Langsam aber unaufhaltsam bereiten sich die Bäume auf den Winter vor. Auch ihnen droht der Kältetot, denn die Blätter, die Zweige und auch der Stamm bestehen aus viel Wasser. Wenn das gefriert, dann platzen die Adern und der Baum wird sterben. Um das Unheil zu vermeiden, wendet Mutter Natur eine geniale Strategie an. Die fest verankerten Bäume können sich ja schlecht an einen geschützten Ort zurückziehen und einen Pelz lassen sie sich auch nicht wachsen. Stattdessen stoppen sie die Wasserversorgung. Im Sommer pumpen sie unzählige Liter Wasser aus dem Boden und drücken es bis in die höchsten Zweige. Als Pumpe dienen ihre Wurzeln. Im Frühjahr, sobald der sich der Frost zurückzieht, kann man ihr Erwachen sogar hören. Legen Sie dann mal ihr Ohr an einen Baumstamm. Sie werden ein stetiges, feines Rauschen hören. Das ist das Wasser, das der Baum in seine Krone pumpt und damit den Blätterkreislauf neu beginnen lässt.
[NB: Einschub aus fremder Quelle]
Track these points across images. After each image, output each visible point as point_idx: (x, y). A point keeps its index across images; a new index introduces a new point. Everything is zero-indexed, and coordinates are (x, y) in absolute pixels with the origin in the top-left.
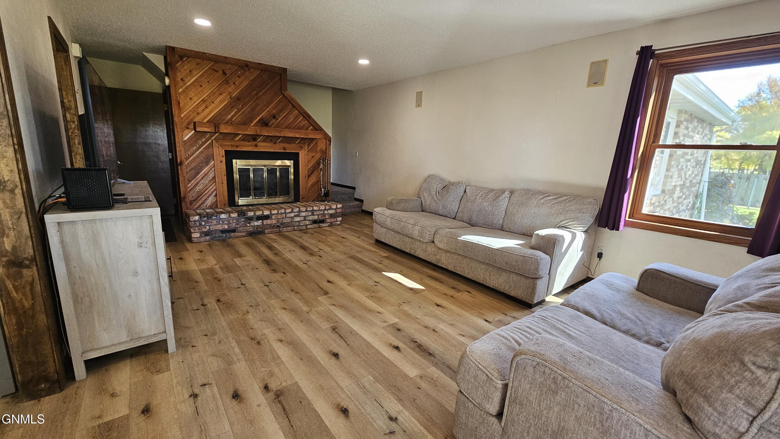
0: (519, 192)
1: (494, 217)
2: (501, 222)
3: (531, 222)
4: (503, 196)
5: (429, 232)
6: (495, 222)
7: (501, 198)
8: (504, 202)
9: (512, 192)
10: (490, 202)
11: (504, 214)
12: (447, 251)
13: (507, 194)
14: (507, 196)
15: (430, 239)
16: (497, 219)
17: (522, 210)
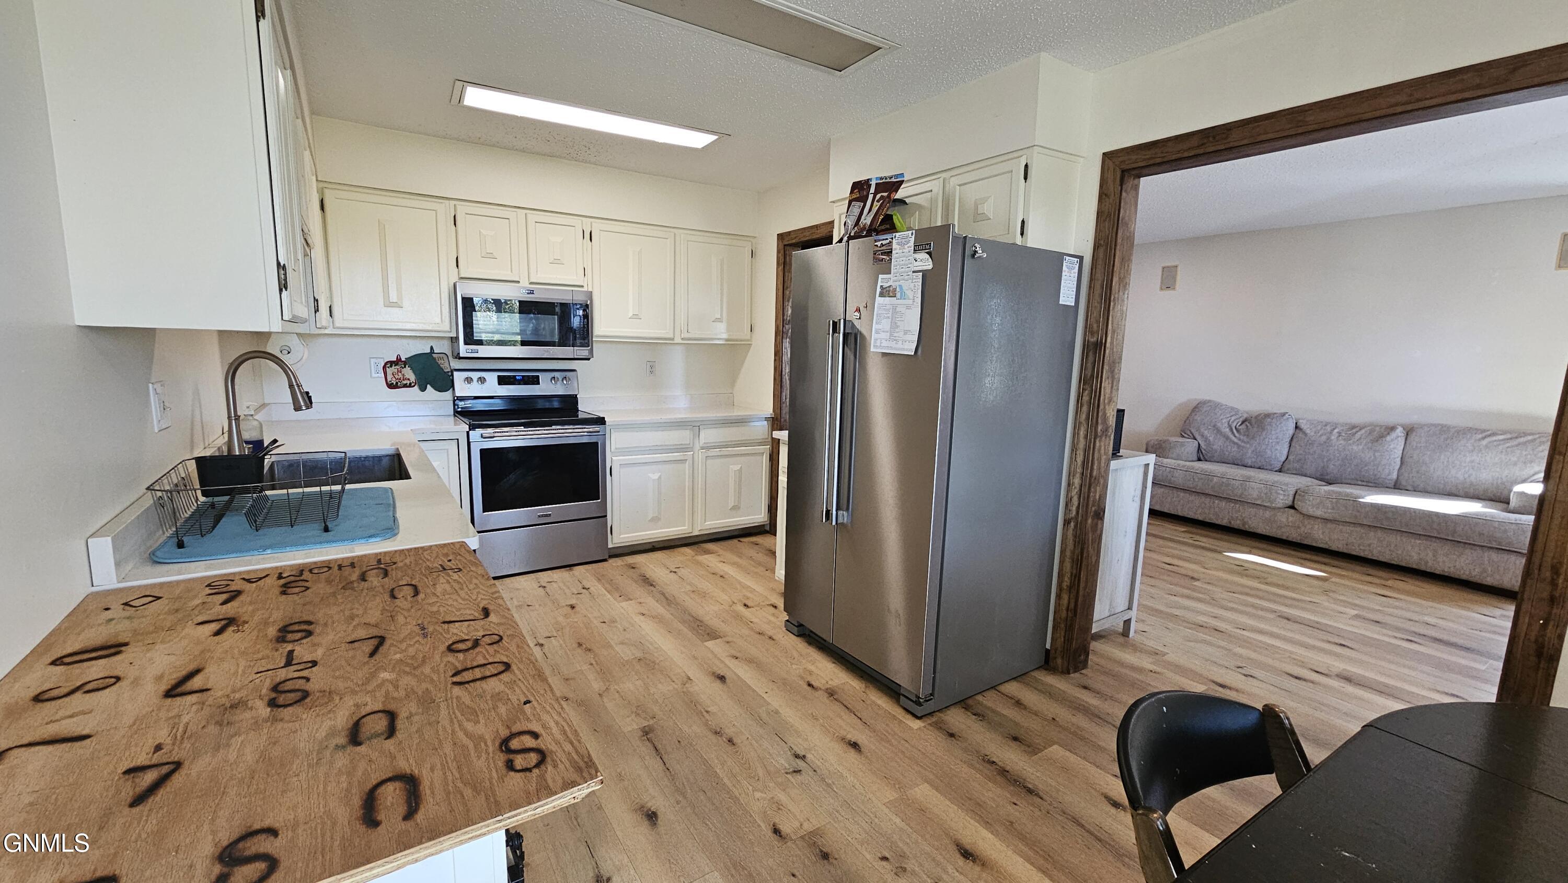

Mein kleiner Spaziergang am späten Vormittag hat gutgetan. Die Sonne ist noch kräftig und wärmt. Ich habe ein paar Fotos gemacht. Es sind die Herbstfarben, die mich dazu anregten. Noch sind die meisten Blätter saftig und grün, vielleicht weil es dieses Jahr keine Sommerhitze gab. Die Hundstage fanden nicht statt und ich habe sie auch nicht vermisst.
Als ich wieder Zuhause bin, ist es Zeit für ein Mittagessen. Die Baumfäller haben auch Hunger und sitzen auf dem Rasen. Ich kann sie von der Küche aus sehen. Die haben sich zu einem Picknick zusammengefunden und mir gefällt, wie sie dort in gemütlicher Runde sitzen. Es erinnert mich spontan an mein geliebtes London, wo man sich mittags gerne einen Platz auf dem Rasen im Park sucht. Auf der anderen Seite meiner Wohnung sehe ich die Straßenbauarbeiter. Auch sie machen Mittagspause und nutzen dafür ihren Kleintransporter, in dem sie alle Platz finden. Sie haben ihre Zeitungen aufgeschlagen und trinken dazu den Kaffee, den sie in einer Thermosflasche warmhalten.
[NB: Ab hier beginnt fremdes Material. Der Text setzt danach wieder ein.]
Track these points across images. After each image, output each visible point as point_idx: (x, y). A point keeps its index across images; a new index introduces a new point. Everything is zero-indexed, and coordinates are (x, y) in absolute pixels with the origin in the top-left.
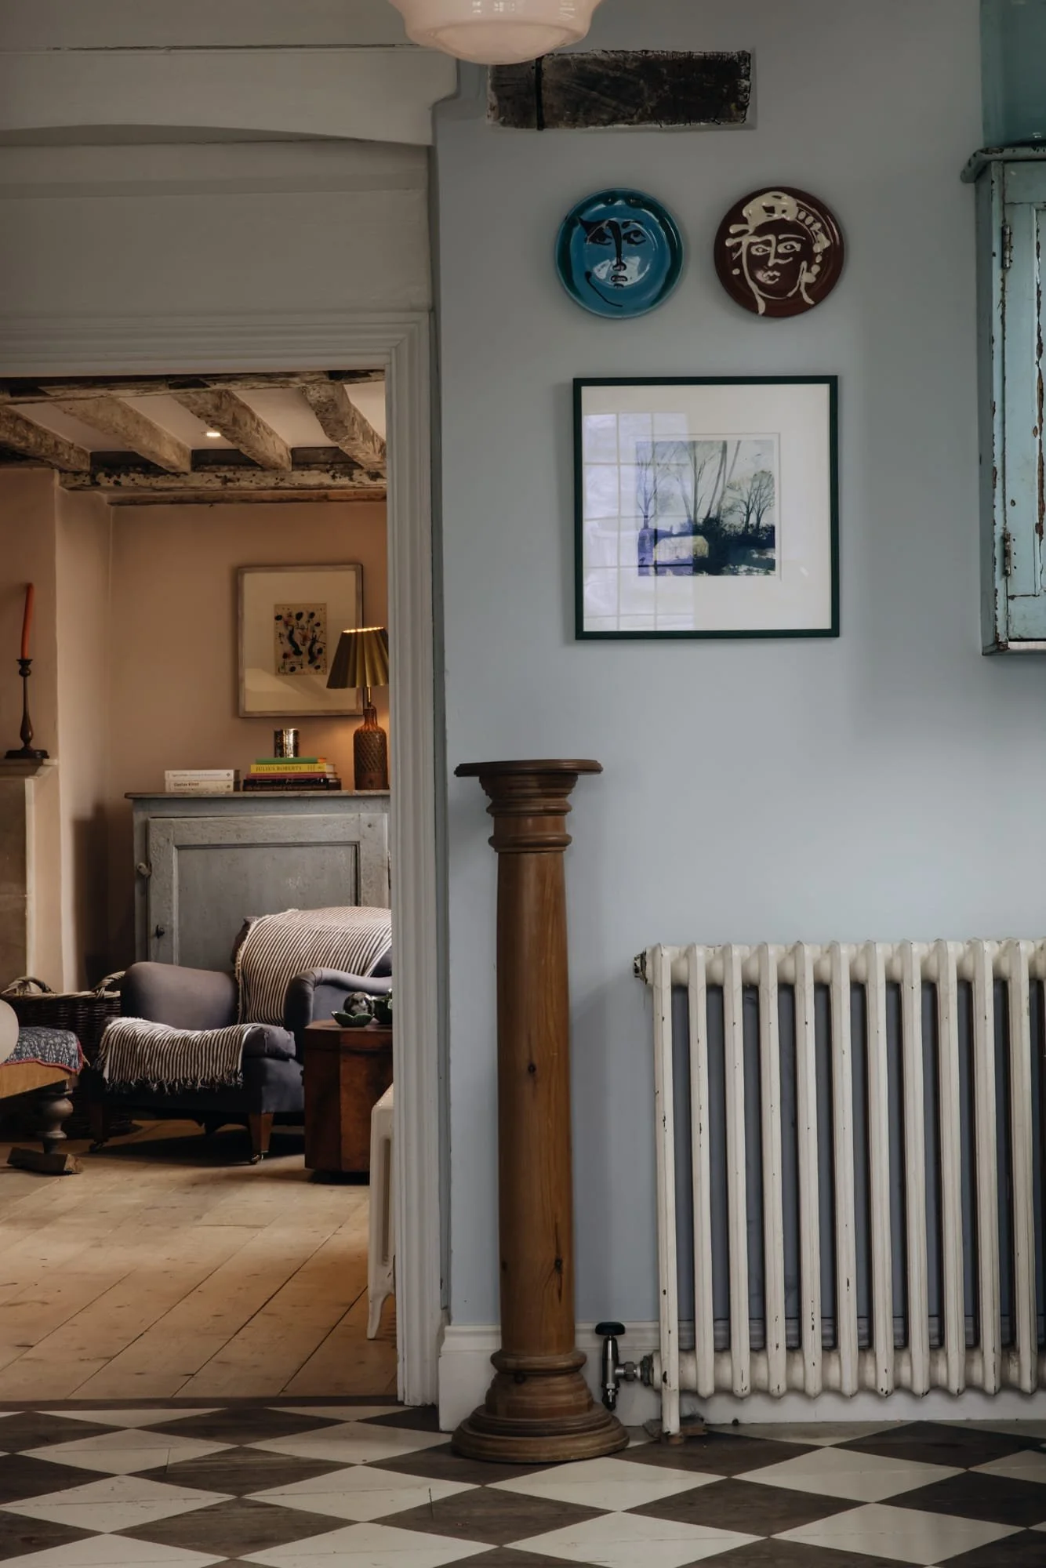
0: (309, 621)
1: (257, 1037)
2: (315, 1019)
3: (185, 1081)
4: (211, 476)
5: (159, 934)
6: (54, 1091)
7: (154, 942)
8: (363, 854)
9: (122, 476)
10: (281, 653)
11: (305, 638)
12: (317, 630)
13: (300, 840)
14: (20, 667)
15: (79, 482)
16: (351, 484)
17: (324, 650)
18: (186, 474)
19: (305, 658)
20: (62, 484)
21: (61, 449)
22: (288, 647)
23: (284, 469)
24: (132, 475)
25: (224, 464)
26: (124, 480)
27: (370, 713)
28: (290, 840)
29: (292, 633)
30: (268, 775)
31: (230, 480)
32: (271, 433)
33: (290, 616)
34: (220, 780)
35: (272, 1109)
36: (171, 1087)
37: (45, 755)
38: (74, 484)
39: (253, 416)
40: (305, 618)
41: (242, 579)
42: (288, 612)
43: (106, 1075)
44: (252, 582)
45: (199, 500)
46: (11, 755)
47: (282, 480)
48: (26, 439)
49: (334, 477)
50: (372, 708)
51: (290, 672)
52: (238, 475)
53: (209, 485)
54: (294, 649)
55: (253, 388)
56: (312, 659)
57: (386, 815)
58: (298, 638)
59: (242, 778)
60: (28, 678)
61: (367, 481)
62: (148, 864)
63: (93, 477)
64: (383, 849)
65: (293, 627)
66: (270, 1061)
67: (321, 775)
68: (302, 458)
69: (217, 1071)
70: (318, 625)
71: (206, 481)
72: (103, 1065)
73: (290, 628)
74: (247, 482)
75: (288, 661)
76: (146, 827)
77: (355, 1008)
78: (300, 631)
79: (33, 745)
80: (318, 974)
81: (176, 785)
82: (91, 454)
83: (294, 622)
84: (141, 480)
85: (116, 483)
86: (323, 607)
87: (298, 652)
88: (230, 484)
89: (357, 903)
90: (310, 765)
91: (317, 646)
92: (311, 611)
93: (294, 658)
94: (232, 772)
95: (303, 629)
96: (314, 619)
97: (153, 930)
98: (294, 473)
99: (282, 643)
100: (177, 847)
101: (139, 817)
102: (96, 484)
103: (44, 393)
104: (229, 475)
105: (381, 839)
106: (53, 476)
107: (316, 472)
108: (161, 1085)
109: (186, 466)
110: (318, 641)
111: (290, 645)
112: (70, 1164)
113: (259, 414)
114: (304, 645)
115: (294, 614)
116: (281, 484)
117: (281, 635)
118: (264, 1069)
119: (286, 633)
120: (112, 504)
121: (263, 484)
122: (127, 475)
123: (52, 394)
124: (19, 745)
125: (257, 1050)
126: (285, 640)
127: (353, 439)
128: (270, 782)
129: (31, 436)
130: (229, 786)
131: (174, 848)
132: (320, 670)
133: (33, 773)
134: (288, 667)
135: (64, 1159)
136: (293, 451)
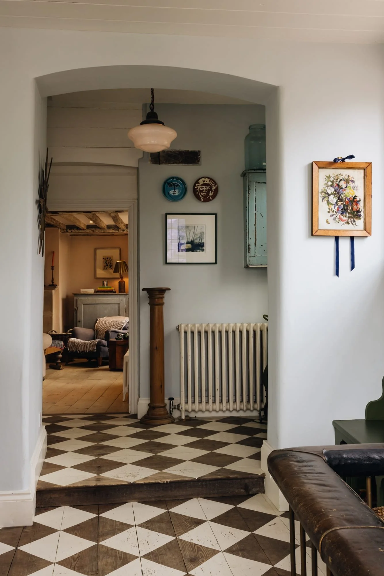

Die Mittagspause geht zu Ende. Für mich, für die Tiefbauarbeiter und für die Baumfäller. Die PS-starken Motoren der Kipplader werden gestartet und die Gärtner bauen den Schredder auf. Armdicke Äste können durch die rotierenden Messer gejagt werden. Die Maschine zerkleinert alles. In Sekundenschnelle wird aus einem knorrigen Eichenast feines Holzmehl. Ein angenehmer Geruch wird bei dem Prozess freigesetzt. Ich will auch noch etwas tun, vielleicht die Bilder vom Vormittag entwickeln. Vorher aber erst noch eine Tasse Kaffee kochen. Dabei höre ich den Gärtner zu, die vor dem Küchenfenster arbeiten. Sie rufen sich etwas zu, tauschen ihre Meinungen aus, es wird auch kurz laut und dann muss ich lächeln. Da schnappe ich nämlich ein paar Worte auf, die gute Erinnerungen in mir auslösen. Die Männer sprechen Englisch. Sie sind von der Insel. Ein Blick auf ihren Lkw bestätigt es, dort ist ein britischer Name zu lesen. Kein Wunder, dass sie ihre Mittagspause ganz anders als die Kollegen vom Tiefbau arrangiert haben. Es gibt Dinge, die können wir nicht ablegen. Wir haben sie von früh auf gelernt und sie sind Teil unserer Identität. Das ist gut so und ich freue mich immer dann ganz besonders, wenn mich jemand einlädt an einem solchen Ritual teilzunehmen. Natürlich haben wir unsere eigenen Gewohnheiten entwickelt, aber wir nehmen sie nur noch selten bewusst wahr. Manchmal tut es gut, sich daran zu erinnern.
Auf meinem Spaziergang fiel mir auf, dass die Gärten nicht mehr offen waren. Die Leute haben ihre Pforten geschlossen, denn so langsam wird alles zusammengepackt und winterfest gemacht. Mir bleibt nur ein Blick durch die Gitter. Natürlich diskret.